Assuming that Al Quaida or one of their sub-franchises were behind the recent bombings in Turkey, I’m amazed at some of the writing on the subject in today’s Guardian: especially the leader and Polly Toynbee.
“The leader”:http://www.guardian.co.uk/turkey/story/0,12700,1090102,00.html :
bq. The use of force in Iraq, now enshrined as a governing principle by Mr Bush, invited a highly aggressive response. That response is in progress. The whirlwind is being reaped.
“Toynbee”:http://www.guardian.co.uk/comment/story/0,3604,1089947,00.html :
bq. These bombs made yesterday one of the darkest days of Tony Blair’s prime ministership. As if that horror were not enough, too many other disparate pigeons came fluttering home to roost at once. Whichever way he turned, things looked black. They were no mere accidents, for everything that happened came as a direct result of his own decisions, all of them taken against the better instincts of most of his party.
The “war or terror” may have been prosecuted in a stupid way. The Iraq war — nothing to do with the war on terror — may have stoked up Arab resentment against the West. These are reasonable subjects for serious argument. But these writers help themselves quickly, easily and cheaply to the claim that the bombings are a direct consequence of US and British policy since September 11th.
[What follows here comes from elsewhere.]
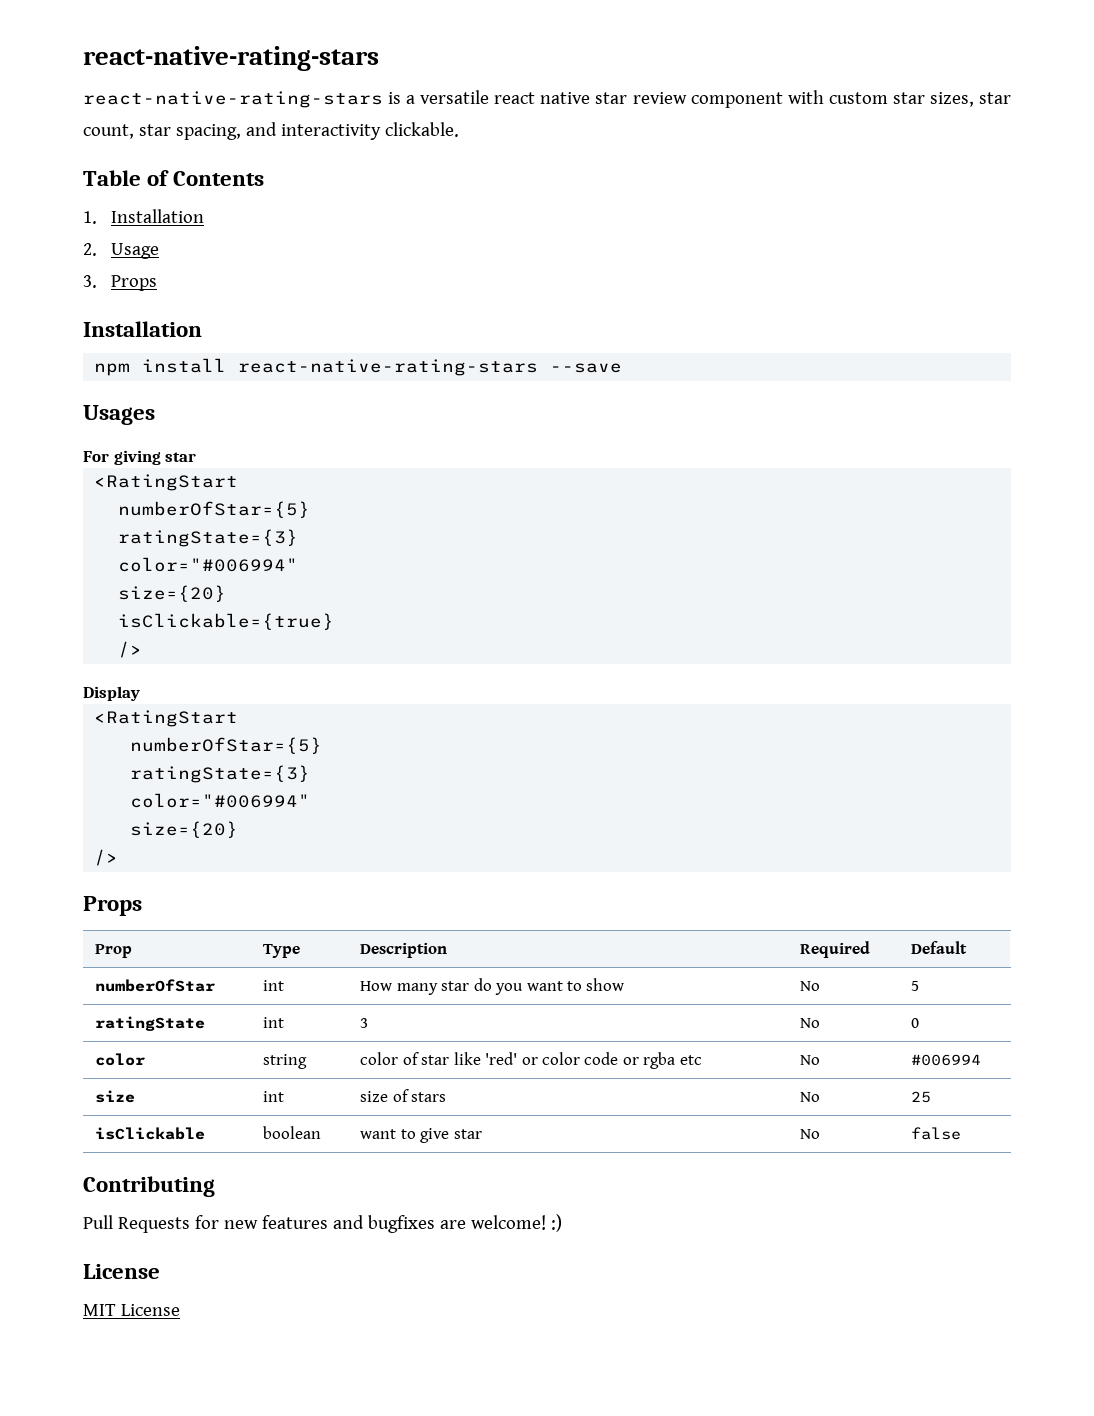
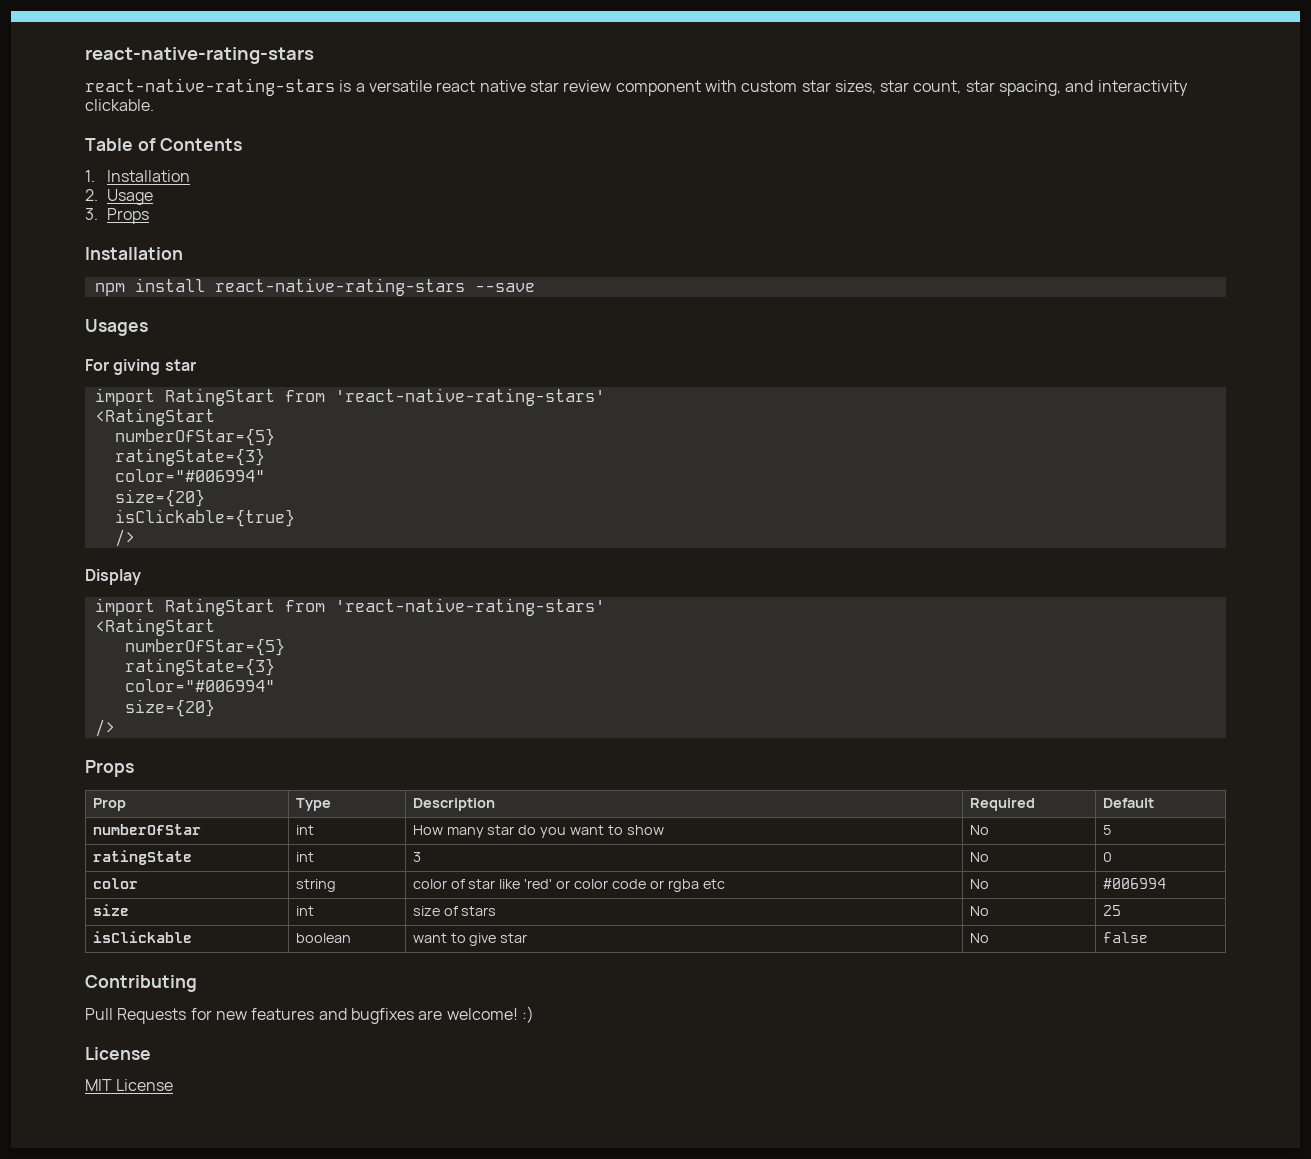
(197, 457) none -> [94,388,605,406] // import RatingStart from 'react-native-rating-stars'
(140, 693) none -> [94,598,605,616] // import RatingStart from 'react-native-rating-stars'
To which there are two obvious ripostes. First (an argument too often deployed for rhetorical effect but, I think, applicable here) the bombers set out to do what they did deliberately and intentionally and were not forced to kill and maim many innocent people by Bush or Blair. Second, Al Quaida’s bombing campaign long pre-dates the current US and British governments — remember those East African embassies — and would plausibly have continued with or without the “war on terror” and the invasion of Iraq.
The widespread hostilty to Bush and Blair over the war and the run-up to it is well reflected in the numbers attending the demonstrations in London and elsewhere yesterday. Many people here are still very angry that they were lied to (as they see it) about WMDs and the “threat” from Iraq. At the same time, liberal hawks are asking rhetorically why there were no demonstrations against Saddam Hussein, or against other tyrannies.
(I think that last question is pretty easy to answer: people usually demonstrate because they are angry at their own government (or its associates) rather than at someone else’s. Even anger at yesterday’s bombings in Turkey wouldn’t translate into demonstrations because there would be no point in marching against Al Quaida.)
But even walking a few streets around my home and looking at the posters urging people to demonstrate, I’m quickly reminded why I would not. “Bush” is represented on many of them with a swastika in places of the “S” — an absurd implied equivalence anyway, and a grotesque one a few days after the synagogue bombings in Istanbul. The stunt with the statue also suggest the triumph of theatre over political and moral judgement. And then there’s the fact that the Stop the War Coalition calls for an immediate end to the occupation of Iraq and that some of its components even support what they call the “resistance”. Since the imperative now is to stop Britain and the US from “cutting and running” and to insist that they ensure a transition to stable and constitutional Iraqi self-goverment (and put the infrastructure back together again) what the demostrators largely want is the opposite of what ought to be done.